Edith Zitz von inspire stellte im Namen des Teams die Projektarbeit und Handlungsempfehlungen aus dem Projekt Zuversicht! vor: Auf verhältnispräventiver Ebene wurde das steirische Pflege- und Betreuungsgesetz gewürdigt, da es erstmalig einen Personenbetreuungs-Passus enthält. Allerdings ist der bei Landes-Förderung vorgesehene Regress ein Widerspruch zur Gesundheits-Strategie “mobil vor (teil-) stationär”. Die niederschwelligen Betreuerinnen-Cafés von inspire gemeinsam mit der Pfarre Herz-Jesu Graz und IG 24 eröffneten bei Kaffee und Kuchen Raum für Erholung, Vernetzung und Fachimpulse zu Gesundheitsförderung, Selbsthilfe und pflegebezogene Deutschkurse.

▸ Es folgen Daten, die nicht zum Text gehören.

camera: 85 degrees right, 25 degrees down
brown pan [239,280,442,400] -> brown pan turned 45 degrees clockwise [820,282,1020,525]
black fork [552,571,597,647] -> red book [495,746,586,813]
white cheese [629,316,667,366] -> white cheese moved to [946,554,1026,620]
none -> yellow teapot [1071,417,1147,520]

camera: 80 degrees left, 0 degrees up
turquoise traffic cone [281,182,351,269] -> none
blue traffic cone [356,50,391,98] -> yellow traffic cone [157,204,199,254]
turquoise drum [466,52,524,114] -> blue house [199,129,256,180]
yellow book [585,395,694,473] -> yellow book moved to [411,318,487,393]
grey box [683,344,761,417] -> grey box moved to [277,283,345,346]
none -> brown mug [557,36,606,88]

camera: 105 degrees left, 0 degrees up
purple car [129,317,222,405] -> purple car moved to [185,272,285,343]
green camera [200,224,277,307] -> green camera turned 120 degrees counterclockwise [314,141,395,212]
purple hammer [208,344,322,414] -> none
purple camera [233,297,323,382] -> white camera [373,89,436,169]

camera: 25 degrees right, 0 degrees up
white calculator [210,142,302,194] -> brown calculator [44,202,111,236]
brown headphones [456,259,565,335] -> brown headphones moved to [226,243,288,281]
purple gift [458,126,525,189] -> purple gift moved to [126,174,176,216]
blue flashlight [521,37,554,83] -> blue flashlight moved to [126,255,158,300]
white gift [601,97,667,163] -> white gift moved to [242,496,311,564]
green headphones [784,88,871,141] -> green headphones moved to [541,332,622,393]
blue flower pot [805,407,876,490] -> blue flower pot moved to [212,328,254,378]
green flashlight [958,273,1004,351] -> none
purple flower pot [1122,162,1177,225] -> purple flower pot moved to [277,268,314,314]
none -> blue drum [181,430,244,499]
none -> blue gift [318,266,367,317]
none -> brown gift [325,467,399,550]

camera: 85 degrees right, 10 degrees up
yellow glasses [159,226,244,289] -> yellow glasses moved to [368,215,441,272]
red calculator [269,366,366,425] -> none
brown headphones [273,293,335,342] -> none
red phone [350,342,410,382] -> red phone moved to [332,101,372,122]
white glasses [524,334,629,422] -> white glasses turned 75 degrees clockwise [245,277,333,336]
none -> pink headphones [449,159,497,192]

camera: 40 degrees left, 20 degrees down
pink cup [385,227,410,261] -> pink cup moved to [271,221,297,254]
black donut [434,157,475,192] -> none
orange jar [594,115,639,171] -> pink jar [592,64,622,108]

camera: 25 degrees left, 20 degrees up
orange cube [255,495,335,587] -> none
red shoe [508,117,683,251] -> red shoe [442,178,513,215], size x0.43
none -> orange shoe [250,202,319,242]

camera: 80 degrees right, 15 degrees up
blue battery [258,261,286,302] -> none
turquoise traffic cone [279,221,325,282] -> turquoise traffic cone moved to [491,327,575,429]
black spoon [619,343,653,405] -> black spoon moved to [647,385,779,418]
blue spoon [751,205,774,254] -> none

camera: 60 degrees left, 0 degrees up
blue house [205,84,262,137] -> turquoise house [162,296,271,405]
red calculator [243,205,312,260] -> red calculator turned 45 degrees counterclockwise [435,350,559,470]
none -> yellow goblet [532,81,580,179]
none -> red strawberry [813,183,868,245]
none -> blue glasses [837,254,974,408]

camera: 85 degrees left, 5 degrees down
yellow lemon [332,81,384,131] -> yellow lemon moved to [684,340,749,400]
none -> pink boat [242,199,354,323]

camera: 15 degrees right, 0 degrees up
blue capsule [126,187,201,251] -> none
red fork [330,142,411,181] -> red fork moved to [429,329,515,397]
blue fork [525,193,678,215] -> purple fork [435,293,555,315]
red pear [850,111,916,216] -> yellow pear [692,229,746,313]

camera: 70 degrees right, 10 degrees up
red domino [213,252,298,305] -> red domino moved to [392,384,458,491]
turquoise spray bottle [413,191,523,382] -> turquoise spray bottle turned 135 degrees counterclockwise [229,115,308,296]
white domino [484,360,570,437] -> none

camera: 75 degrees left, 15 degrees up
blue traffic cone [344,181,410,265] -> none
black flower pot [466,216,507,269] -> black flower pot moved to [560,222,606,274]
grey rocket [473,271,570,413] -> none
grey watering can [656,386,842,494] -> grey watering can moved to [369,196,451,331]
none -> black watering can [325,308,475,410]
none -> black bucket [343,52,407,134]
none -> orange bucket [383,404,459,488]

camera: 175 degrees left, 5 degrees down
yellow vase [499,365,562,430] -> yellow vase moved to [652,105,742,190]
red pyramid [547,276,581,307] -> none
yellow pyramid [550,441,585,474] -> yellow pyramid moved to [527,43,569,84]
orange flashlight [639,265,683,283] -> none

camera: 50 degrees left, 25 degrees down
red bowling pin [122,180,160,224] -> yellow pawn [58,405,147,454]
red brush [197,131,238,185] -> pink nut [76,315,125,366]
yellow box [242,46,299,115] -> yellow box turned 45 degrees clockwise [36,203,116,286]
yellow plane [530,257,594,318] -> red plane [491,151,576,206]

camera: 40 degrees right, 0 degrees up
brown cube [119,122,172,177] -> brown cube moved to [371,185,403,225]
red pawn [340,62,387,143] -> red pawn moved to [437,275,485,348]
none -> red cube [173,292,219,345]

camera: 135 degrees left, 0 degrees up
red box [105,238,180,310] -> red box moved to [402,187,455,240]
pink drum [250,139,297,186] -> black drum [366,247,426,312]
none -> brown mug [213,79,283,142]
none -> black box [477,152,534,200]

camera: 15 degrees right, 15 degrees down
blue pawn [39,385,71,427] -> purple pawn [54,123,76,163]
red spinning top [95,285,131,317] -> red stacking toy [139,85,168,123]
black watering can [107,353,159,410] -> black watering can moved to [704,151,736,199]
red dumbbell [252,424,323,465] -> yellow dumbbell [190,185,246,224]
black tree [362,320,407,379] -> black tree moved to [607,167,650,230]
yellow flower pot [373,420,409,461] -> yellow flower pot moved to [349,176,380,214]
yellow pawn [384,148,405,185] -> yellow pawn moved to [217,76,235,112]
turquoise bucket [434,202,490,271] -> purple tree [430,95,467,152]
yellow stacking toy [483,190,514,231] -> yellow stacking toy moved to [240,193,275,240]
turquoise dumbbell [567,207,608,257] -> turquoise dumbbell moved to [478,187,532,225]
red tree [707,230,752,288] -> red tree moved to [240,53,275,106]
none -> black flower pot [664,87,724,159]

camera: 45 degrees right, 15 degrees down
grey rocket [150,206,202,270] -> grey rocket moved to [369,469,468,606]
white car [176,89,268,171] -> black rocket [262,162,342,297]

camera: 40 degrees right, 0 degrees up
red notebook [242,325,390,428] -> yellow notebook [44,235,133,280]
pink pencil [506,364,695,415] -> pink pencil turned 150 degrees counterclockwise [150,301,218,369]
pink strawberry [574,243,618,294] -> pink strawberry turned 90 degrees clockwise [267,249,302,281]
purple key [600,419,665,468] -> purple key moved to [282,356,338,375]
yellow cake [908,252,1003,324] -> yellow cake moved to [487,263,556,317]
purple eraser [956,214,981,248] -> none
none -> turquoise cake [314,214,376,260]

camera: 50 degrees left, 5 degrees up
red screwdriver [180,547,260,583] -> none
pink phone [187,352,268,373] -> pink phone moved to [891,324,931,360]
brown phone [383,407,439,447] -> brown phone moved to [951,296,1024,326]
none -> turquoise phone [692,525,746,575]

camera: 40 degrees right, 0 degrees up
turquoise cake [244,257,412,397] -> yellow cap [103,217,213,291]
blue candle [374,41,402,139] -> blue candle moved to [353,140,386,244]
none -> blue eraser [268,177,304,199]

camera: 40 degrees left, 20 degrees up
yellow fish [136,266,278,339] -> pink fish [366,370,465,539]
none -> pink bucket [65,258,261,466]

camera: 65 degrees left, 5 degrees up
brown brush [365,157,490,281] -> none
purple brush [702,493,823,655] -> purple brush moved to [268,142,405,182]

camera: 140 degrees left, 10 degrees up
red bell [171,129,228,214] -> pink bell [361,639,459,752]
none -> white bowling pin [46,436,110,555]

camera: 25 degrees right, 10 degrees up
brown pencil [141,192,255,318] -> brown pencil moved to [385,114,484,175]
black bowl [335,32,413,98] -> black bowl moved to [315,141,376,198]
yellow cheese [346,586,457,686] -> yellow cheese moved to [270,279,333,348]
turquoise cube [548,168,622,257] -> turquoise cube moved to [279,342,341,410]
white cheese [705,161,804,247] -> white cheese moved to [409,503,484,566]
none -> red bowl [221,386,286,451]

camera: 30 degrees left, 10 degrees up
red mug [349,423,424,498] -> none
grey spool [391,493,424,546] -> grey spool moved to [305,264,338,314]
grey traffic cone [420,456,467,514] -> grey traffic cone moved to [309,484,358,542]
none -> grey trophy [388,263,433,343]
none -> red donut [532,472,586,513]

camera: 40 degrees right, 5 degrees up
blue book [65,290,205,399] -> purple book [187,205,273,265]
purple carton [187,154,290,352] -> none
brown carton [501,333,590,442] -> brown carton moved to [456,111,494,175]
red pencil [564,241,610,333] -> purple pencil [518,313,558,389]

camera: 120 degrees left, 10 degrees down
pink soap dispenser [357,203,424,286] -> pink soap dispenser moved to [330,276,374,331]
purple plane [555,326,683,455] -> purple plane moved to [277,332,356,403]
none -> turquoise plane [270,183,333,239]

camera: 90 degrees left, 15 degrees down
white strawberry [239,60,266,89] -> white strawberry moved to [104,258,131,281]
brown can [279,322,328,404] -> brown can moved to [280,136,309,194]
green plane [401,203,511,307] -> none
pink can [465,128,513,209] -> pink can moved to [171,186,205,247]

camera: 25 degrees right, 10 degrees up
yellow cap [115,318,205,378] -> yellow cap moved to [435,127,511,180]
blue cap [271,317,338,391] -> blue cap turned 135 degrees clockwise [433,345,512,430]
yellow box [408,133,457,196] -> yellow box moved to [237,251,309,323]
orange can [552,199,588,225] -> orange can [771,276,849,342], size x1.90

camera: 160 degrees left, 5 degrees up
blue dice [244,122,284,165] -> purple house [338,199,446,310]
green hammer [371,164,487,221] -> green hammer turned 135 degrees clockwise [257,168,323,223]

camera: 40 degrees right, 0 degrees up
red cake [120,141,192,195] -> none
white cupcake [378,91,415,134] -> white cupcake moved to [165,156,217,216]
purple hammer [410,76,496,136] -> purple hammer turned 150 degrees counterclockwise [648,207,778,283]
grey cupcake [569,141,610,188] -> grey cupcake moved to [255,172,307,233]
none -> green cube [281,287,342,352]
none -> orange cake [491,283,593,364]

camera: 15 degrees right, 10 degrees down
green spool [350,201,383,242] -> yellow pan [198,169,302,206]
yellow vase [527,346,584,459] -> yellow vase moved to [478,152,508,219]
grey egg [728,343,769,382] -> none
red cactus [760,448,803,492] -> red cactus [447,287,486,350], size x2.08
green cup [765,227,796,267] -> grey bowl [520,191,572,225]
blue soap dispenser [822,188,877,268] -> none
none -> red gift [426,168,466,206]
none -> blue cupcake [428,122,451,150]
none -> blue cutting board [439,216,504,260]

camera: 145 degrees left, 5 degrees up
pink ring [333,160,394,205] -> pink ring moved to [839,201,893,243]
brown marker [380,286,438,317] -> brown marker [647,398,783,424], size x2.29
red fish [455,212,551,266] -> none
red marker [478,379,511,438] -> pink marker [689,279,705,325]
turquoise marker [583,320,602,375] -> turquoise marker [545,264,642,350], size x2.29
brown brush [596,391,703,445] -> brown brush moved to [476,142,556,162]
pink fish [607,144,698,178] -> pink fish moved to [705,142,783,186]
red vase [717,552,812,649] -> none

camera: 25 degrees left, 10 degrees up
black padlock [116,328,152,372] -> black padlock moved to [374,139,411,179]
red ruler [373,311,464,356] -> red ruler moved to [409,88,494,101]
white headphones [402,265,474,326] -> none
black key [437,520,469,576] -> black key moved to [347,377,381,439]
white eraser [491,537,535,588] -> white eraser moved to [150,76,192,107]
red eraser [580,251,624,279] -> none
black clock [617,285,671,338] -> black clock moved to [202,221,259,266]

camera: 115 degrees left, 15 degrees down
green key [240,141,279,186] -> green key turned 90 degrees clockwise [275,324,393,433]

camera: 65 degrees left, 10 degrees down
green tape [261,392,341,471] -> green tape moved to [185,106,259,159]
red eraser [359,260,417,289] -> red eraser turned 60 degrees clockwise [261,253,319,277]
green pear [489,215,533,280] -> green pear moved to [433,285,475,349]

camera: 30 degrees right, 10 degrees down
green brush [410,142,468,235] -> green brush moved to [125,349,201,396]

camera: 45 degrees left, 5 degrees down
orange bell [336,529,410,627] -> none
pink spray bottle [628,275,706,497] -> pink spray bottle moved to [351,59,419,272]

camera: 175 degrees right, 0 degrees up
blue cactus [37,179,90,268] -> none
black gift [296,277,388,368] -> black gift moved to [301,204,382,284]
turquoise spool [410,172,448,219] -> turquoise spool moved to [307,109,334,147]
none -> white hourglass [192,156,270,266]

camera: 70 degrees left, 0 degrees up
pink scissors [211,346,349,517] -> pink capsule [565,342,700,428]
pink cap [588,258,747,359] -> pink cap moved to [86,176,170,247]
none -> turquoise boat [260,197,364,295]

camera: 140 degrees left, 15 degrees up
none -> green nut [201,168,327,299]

Jetzt werden WIR einmal bedient!
Austauschrunden (in Präsenz und Online) mit Stakeholdern und Multiplikator:innen zum Netzwerkausbau und mit pflegenden Angehörigen zeigten die Bedeutung von Informations-Weitergabe, aber auch der Zugewandtheit in belastenden Situationen auf. Zuversicht-Workshops für Personenbetreuer:innen zu „Umgang mit Demenz und mit sexueller Belästigung“ und zu „Sterbebegleitung“ mit Hinweisen auf Hospiz- und Palliativangeboten wurden in diesem Rahmen realisiert.
Es zeigt sich, dass der Austausch auf Augenhöhe und der Peer-Zugang vor allem in einem so sensiblen Sektor wie der Personenbetreuung von großer Bedeutung für alle Involvierten ist.

Michael Wrentschur, (InterACT) präsentierte „GETEILTES LEBEN. Partizipative Theaterworkshops zur Situation von 24-Stunden-Personenbetreuer:innen“.
InterACT ermöglicht marginalisierten Gruppen, denen die gleichberechtigte gesellschaftliche Teilhabe vorenthalten wird, über Theaterkunst Artikulations- und Partizipationsmöglichkeiten und bringt somit unterschiedliche gesellschaftliche Gruppen in Dialog.
Im Vorfeld finden Theaterworkshops gemeinsam mit Personenbetreuer:innen statt, um die zentralen Anliegen herauszuarbeiten. Die Ergebnisse fließen in die Entwicklung einer Forumtheaterproduktion in Graz im November 2025 ein. 2027 werden im Rahmen von legislativen Theatervorstellungen konkrete Vorschläge zur Verbesserung der Arbeitsbedingungen vorgestelt und deren Umsetzungsmöglichkeiten mit politischen Entscheidungsträger:innen diskutiert.